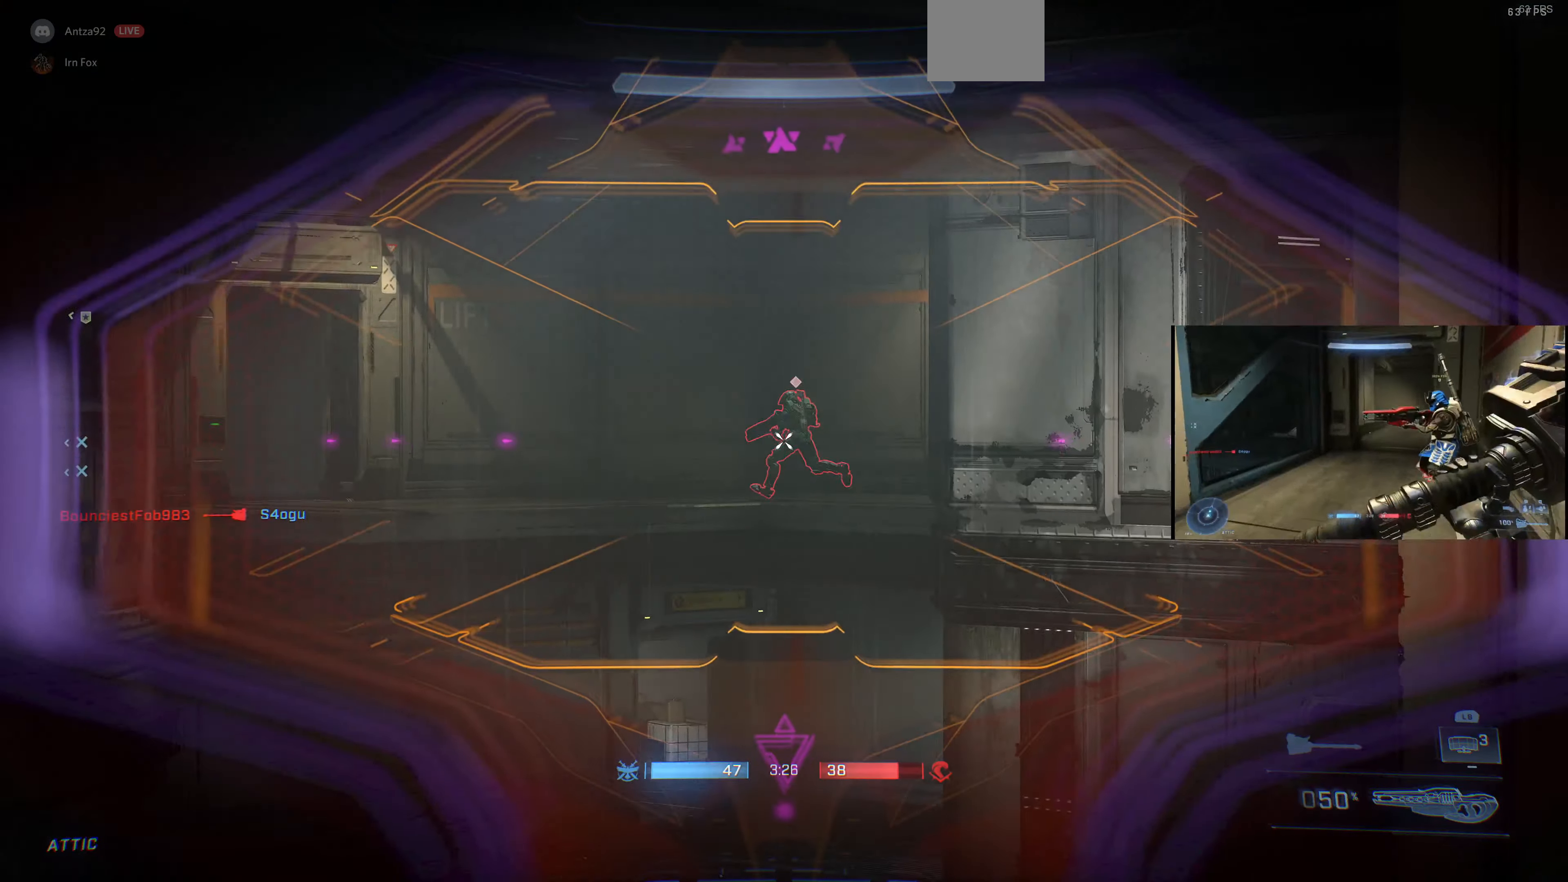
{"buttons": [], "left_stick": "center", "right_stick": "center", "events": [[133, "R2", "down"], [133, "right_stick", "center"], [266, "R2", "up"], [333, "right_stick", "left"], [433, "right_stick", "center"]]}
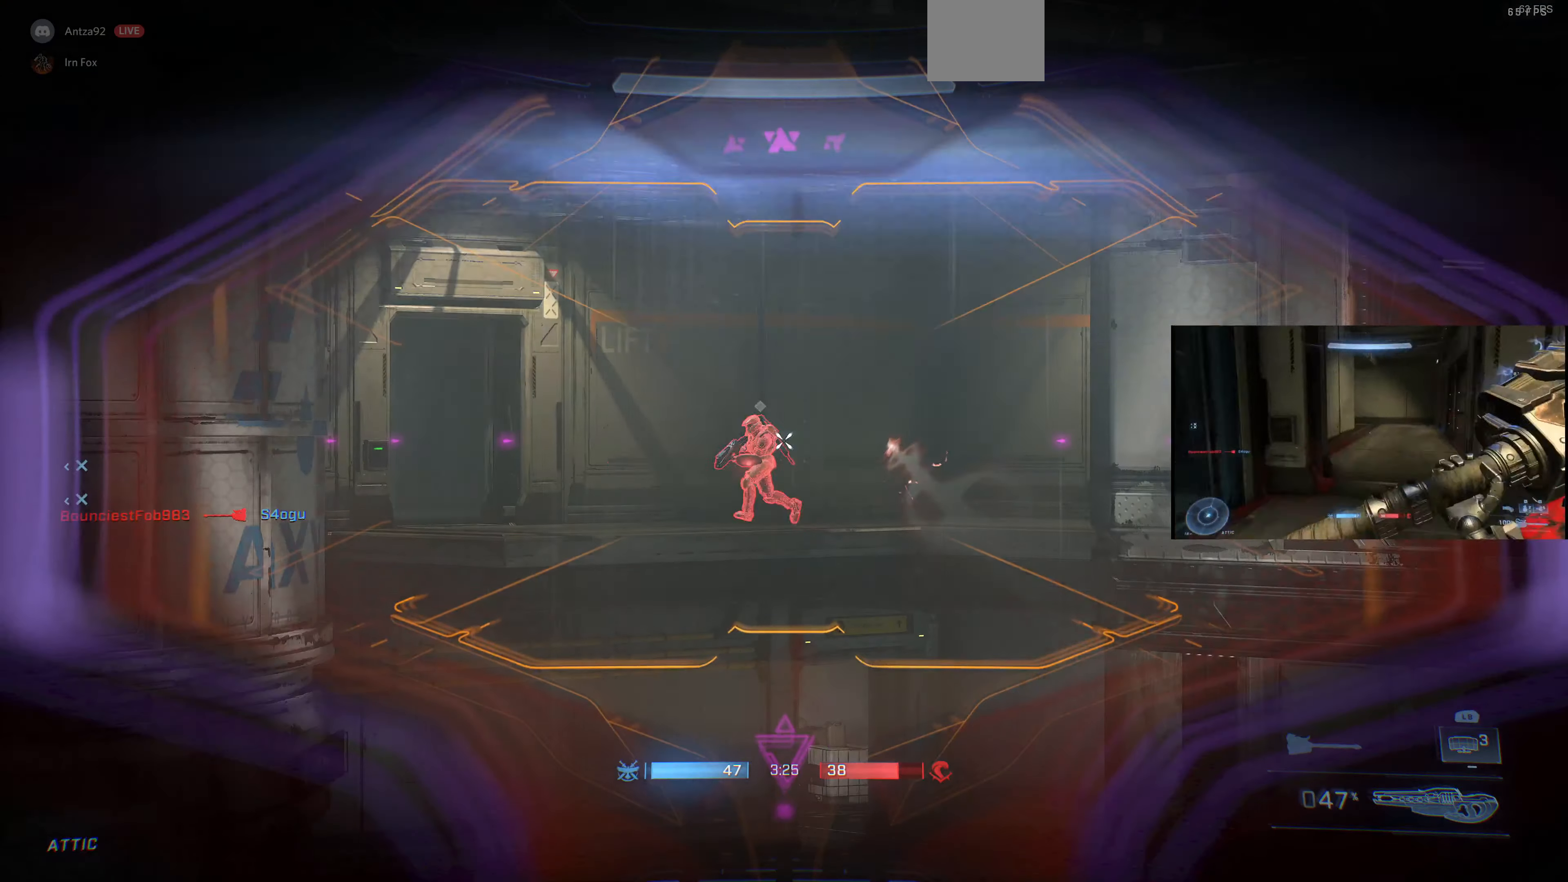
{"buttons": ["R2"], "left_stick": "center", "right_stick": "center", "events": [[233, "right_stick", "left"], [333, "R2", "down"], [466, "right_stick", "center"]]}
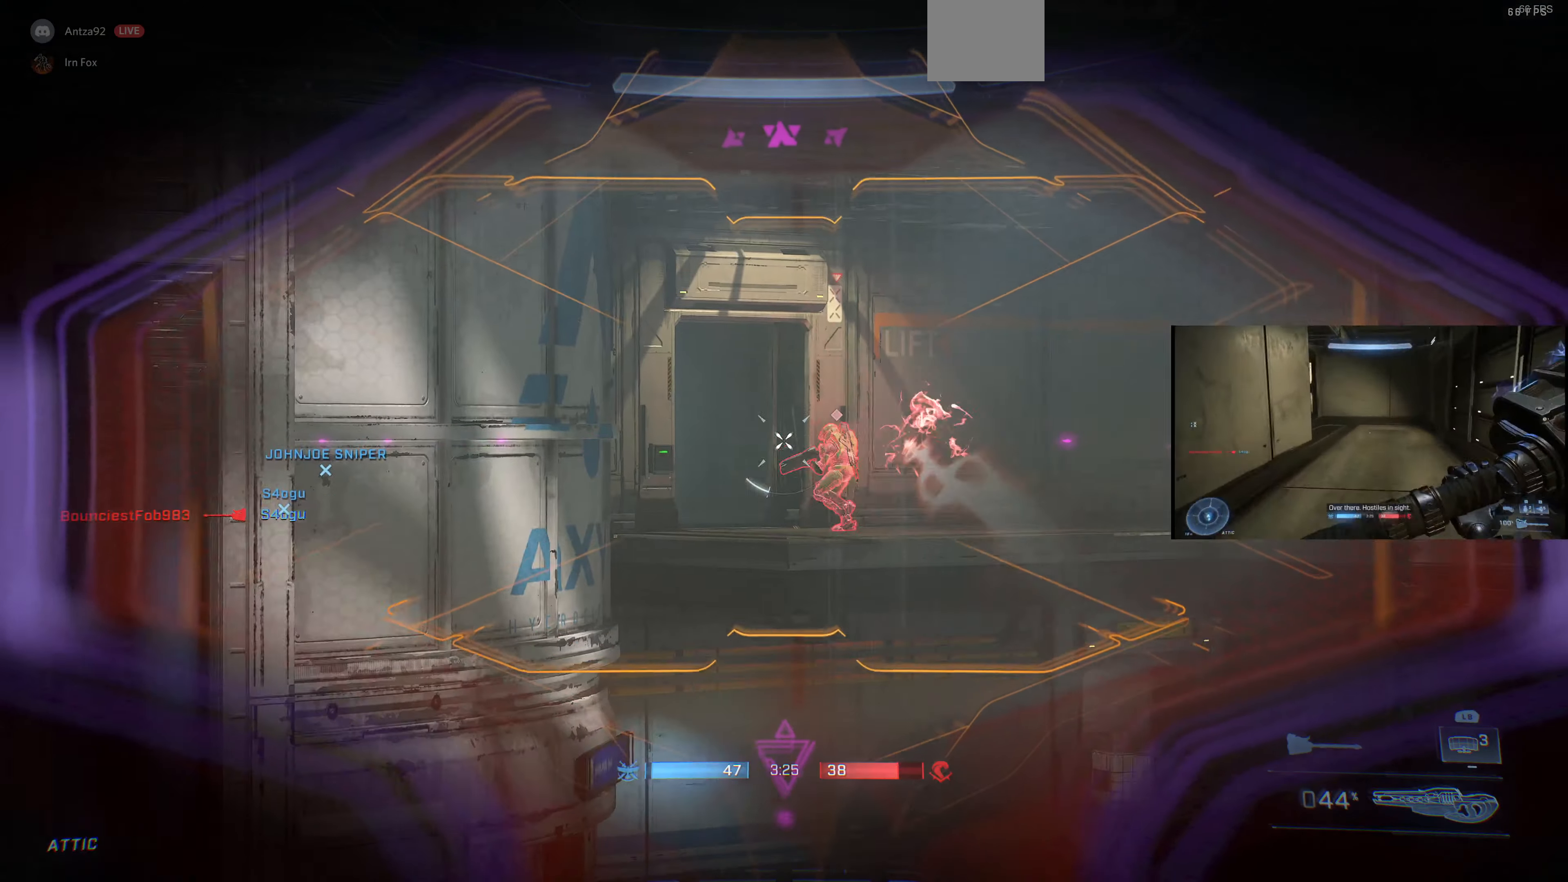
{"buttons": [], "left_stick": "center", "right_stick": "center", "events": [[33, "R2", "up"], [200, "right_stick", "left"], [366, "R2", "down"], [400, "right_stick", "up-left"], [500, "R2", "up"], [500, "right_stick", "center"]]}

• ACTIVITY:
Output all the data, exactly, without images.

• RESPONSE TO THIS TASK:
{"buttons": [], "left_stick": "center", "right_stick": "center", "events": [[133, "R2", "down"], [133, "right_stick", "center"], [266, "R2", "up"], [333, "right_stick", "left"], [433, "right_stick", "center"]]}
{"buttons": ["R2"], "left_stick": "center", "right_stick": "center", "events": [[233, "right_stick", "left"], [333, "R2", "down"], [466, "right_stick", "center"]]}
{"buttons": [], "left_stick": "center", "right_stick": "center", "events": [[33, "R2", "up"], [200, "right_stick", "left"], [366, "R2", "down"], [400, "right_stick", "up-left"], [500, "R2", "up"], [500, "right_stick", "center"]]}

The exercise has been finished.